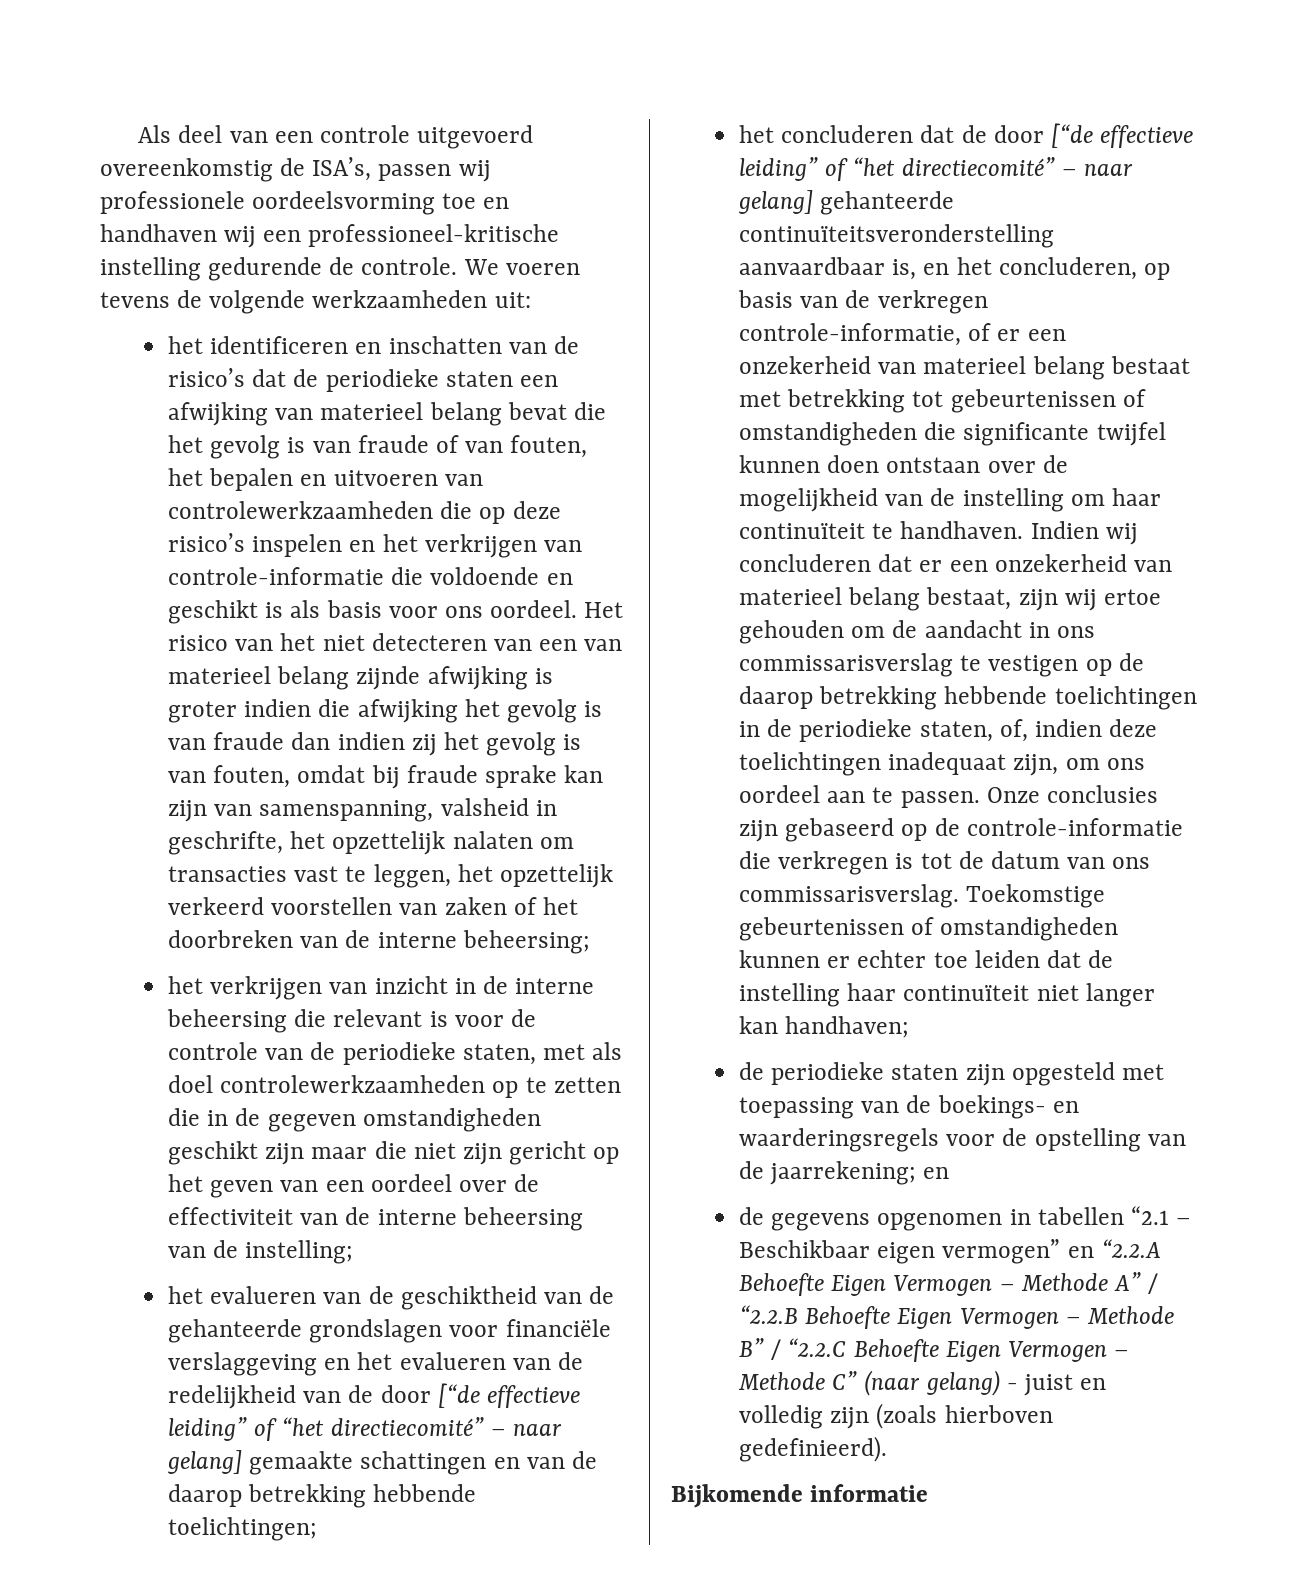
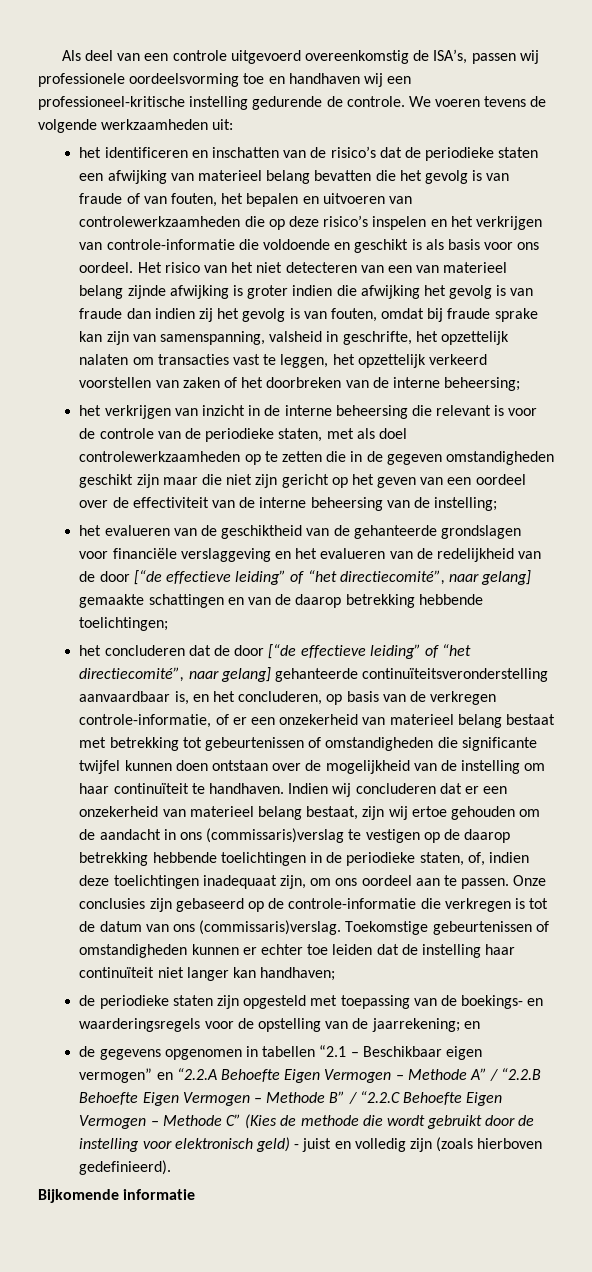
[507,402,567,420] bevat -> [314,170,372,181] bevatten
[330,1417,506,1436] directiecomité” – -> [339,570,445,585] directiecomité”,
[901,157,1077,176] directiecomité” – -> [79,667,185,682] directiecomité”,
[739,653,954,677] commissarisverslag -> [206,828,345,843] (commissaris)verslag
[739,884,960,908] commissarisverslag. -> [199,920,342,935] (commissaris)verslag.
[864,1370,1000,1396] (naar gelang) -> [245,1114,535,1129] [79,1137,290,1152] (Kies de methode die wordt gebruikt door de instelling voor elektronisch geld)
____________
Task instructions: Please repeat each record above precisely, with the pictures left out.

Your solution:
[507,402,567,420] bevat -> [314,170,372,181] bevatten
[330,1417,506,1436] directiecomité” – -> [339,570,445,585] directiecomité”,
[901,157,1077,176] directiecomité” – -> [79,667,185,682] directiecomité”,
[739,653,954,677] commissarisverslag -> [206,828,345,843] (commissaris)verslag
[739,884,960,908] commissarisverslag. -> [199,920,342,935] (commissaris)verslag.
[864,1370,1000,1396] (naar gelang) -> [245,1114,535,1129] [79,1137,290,1152] (Kies de methode die wordt gebruikt door de instelling voor elektronisch geld)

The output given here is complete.